Compression Overhead - Static Content
Let’s try against static asset content.
siege -t10s -c 10 'http://localhost:3000/assets/application.css'
| |Before Rack::Deflater|After Rack::Deflater| |Transactions|22601 hits|4052 hits| |Data transferred|658.26 MB|21.44 MB| |Transaction rate|2374.05 trans/sec|443.33 trans/sec|
So when we benchmark the raw speed of compressing static assets, it’s around 5 times slower. The benefit, though, is that application.css is around 6 times smaller - 6.2KB instead of 30.1KB.

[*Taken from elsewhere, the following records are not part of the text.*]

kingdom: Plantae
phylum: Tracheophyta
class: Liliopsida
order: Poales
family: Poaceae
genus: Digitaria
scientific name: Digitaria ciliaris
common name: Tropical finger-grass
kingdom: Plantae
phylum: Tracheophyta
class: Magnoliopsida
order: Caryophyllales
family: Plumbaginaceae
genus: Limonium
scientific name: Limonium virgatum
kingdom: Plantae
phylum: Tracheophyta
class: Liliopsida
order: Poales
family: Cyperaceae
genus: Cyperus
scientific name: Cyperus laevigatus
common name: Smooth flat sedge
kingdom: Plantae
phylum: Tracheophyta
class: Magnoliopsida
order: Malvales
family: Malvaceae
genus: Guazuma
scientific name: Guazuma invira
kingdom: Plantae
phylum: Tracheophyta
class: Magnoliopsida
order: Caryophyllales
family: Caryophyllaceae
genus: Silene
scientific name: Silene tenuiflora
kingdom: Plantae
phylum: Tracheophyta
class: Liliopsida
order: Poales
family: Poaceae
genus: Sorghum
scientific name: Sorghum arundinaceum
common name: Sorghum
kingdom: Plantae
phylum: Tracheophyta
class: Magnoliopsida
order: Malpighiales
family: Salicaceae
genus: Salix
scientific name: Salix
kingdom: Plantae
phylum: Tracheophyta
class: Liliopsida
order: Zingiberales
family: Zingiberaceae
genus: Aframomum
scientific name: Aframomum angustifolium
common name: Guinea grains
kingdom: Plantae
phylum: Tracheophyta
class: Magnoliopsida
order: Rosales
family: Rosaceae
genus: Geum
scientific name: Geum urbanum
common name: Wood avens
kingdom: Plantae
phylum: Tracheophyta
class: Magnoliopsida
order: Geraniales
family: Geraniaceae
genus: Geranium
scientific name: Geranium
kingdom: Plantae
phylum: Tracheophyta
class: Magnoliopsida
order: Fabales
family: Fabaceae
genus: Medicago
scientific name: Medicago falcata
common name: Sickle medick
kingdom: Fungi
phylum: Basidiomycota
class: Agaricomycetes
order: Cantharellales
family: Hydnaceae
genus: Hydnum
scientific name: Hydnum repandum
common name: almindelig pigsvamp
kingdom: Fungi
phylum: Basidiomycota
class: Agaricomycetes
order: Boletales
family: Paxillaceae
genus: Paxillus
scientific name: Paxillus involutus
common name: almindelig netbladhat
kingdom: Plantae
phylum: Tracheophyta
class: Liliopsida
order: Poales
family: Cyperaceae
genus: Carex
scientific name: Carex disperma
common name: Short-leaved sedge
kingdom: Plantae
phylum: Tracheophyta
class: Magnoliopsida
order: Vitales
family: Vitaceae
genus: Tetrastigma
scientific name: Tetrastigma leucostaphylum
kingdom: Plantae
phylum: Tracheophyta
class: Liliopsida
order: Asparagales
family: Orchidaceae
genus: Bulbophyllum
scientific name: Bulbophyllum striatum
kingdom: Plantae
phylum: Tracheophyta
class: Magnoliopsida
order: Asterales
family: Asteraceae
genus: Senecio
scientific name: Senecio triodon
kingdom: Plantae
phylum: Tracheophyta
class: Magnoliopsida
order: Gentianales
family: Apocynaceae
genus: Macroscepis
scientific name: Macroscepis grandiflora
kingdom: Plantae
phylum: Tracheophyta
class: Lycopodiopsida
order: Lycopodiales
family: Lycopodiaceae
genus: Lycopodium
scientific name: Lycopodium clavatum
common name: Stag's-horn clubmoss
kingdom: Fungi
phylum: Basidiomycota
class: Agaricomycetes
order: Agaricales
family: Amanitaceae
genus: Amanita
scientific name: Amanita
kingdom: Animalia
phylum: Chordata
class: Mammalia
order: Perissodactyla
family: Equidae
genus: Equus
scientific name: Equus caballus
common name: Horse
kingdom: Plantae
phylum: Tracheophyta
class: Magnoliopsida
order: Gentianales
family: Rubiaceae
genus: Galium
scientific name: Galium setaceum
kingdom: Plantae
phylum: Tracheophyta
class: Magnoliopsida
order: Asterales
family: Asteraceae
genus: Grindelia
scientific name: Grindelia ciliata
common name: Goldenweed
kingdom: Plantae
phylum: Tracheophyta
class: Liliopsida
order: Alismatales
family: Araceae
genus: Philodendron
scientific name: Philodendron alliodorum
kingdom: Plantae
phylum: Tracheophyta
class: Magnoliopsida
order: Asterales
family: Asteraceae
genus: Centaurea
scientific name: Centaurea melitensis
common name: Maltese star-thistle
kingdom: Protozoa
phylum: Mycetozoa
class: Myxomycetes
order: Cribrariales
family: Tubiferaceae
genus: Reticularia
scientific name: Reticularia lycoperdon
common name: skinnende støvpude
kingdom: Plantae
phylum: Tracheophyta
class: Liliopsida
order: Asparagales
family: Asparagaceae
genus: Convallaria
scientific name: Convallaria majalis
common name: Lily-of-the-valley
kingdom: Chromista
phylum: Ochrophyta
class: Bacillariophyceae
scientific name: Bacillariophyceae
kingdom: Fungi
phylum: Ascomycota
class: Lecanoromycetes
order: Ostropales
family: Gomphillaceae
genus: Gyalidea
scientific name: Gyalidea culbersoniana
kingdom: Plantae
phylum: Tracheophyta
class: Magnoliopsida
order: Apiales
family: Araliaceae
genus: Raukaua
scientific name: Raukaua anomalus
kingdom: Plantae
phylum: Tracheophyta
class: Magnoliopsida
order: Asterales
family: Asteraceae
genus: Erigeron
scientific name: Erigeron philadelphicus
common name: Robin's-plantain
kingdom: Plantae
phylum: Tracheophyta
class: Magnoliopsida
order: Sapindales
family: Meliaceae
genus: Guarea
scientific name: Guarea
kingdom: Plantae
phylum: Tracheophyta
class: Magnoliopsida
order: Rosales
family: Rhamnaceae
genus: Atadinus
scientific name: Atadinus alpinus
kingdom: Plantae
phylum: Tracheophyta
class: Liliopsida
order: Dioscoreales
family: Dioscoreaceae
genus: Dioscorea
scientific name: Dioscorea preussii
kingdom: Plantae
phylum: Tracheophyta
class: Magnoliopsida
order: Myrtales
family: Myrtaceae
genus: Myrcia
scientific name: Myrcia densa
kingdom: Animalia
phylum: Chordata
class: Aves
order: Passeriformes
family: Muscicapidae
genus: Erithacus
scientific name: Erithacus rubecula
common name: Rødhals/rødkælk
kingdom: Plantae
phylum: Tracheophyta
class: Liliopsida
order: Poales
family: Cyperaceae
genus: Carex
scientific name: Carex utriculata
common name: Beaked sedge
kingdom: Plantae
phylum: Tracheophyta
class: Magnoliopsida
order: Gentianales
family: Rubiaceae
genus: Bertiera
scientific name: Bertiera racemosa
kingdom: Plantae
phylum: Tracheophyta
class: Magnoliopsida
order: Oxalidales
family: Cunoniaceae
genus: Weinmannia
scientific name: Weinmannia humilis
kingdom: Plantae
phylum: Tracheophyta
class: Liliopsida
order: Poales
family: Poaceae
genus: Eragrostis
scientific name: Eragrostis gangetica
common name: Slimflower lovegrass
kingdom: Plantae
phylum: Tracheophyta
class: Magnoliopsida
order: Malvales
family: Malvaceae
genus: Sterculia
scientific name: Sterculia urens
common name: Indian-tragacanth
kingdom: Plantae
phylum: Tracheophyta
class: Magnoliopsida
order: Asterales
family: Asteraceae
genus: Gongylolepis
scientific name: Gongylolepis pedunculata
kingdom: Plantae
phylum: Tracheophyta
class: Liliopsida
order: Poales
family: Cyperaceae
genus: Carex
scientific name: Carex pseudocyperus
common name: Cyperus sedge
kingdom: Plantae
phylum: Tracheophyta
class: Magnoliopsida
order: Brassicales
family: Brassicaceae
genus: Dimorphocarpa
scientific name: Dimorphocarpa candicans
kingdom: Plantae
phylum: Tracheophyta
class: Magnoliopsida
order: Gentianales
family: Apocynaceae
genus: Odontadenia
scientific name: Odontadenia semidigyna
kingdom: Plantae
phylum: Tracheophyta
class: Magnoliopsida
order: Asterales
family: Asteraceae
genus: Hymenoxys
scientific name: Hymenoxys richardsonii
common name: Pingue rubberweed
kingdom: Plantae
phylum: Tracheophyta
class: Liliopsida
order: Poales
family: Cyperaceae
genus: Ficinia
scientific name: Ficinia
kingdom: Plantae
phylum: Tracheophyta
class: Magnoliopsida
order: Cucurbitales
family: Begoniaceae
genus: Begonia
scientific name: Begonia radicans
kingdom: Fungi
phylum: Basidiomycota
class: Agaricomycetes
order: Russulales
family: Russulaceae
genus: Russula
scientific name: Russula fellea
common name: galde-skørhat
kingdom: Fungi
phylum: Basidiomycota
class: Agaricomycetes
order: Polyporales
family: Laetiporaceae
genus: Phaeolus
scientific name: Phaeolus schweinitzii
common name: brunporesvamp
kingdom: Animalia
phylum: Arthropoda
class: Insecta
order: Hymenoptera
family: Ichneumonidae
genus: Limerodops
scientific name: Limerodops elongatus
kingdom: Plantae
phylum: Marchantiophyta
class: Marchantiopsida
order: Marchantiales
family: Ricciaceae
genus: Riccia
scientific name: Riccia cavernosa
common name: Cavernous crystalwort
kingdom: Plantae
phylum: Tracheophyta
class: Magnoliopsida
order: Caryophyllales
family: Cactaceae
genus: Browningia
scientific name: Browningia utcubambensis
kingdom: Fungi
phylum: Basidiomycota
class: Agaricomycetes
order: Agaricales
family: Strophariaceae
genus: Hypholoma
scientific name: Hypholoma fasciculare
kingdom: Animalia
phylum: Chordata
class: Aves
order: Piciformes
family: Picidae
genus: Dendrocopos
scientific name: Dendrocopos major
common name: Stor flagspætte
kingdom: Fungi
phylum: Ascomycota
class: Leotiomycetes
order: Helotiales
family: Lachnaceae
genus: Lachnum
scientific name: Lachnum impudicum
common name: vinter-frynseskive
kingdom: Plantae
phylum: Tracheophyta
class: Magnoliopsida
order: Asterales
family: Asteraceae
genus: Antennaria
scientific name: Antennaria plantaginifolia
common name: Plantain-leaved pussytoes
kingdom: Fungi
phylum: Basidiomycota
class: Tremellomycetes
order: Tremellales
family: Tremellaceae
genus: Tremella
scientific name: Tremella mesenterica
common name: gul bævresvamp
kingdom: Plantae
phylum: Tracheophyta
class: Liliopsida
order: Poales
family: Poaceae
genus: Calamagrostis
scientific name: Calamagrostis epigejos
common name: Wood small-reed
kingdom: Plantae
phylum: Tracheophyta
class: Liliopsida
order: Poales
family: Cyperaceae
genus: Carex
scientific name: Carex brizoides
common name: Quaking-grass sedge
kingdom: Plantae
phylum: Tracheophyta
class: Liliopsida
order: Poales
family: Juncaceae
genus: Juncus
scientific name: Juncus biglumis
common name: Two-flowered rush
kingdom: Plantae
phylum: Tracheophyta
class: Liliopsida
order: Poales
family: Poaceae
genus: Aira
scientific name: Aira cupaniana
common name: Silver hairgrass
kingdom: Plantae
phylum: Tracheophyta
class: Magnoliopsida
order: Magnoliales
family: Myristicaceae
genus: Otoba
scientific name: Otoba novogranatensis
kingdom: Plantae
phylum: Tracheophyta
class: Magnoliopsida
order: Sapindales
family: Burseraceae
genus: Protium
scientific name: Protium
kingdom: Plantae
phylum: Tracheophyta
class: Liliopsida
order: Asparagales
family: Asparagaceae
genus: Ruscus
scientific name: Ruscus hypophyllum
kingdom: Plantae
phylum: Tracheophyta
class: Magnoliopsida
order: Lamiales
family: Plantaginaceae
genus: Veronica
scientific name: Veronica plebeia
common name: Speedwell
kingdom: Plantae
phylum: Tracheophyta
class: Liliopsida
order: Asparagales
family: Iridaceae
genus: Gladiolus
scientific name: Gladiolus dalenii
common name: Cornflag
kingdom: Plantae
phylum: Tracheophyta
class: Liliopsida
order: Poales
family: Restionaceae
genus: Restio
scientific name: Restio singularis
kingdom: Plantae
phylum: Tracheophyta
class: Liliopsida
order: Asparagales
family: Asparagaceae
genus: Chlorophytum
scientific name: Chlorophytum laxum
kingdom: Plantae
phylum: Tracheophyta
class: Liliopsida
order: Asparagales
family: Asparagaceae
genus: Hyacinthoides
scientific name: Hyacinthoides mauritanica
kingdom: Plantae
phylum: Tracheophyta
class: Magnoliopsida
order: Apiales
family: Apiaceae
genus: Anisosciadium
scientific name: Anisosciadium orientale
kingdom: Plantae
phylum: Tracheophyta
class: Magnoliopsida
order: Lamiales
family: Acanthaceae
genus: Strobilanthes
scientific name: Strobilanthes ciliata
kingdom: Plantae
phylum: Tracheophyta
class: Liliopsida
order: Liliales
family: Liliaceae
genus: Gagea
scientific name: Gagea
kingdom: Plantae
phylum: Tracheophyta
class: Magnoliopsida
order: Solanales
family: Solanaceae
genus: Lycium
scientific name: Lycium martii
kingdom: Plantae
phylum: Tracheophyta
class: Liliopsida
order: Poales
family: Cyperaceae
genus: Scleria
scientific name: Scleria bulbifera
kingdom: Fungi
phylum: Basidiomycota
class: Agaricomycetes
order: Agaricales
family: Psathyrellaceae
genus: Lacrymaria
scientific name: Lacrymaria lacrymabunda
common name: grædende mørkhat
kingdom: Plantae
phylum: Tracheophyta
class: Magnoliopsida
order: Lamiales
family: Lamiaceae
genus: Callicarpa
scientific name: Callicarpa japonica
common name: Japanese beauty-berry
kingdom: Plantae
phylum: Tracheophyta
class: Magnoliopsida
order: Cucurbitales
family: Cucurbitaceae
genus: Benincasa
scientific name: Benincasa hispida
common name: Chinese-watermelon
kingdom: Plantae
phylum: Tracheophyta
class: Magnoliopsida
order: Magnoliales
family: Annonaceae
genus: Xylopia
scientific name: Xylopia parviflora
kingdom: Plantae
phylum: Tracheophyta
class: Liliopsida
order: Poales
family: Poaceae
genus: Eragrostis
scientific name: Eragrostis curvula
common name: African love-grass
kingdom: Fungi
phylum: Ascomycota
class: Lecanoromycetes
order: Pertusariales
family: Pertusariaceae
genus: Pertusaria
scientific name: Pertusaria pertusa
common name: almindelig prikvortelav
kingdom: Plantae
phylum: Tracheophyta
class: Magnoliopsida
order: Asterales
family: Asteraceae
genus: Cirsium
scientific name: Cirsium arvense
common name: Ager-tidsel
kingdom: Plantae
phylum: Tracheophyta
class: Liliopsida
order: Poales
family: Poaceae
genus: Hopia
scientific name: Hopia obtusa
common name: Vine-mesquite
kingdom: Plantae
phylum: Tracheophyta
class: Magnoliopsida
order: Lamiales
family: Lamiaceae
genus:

Plus we’re still serving 443 requests per second. That is far beyond the demands that’d be put on any one dyno, and at traffic levels like this you’re probably already using a CDN.
Real world impact
Once you’ve enabled Rack::Deflater
middleware, you should see compression statistics in the Chrome web inspector for (at least) your Rails-generated content. For example:
Assets are also being compressed in this Rails 3.2 app via Rack::Deflater
, hence the compression ratios for application.css
and application.js
.
| |Before Rack::Deflater|After Rack::Deflater|Compression Rate| |Google PageSpeed analysis|79 of 100|93 of 100|N/A| |application.css|30.1KB|6.2KB|79%| |application.js|117.0KB|40.8KB|65%| |page html|4.3KB|2.6KB|40%| |Total size|151.4KB|49.6KB|67%|
So with minimal effort we were able to decrease our page sizes significantly (1/3rd of their original size!) and bump up our PageSpeed analysis 14 points.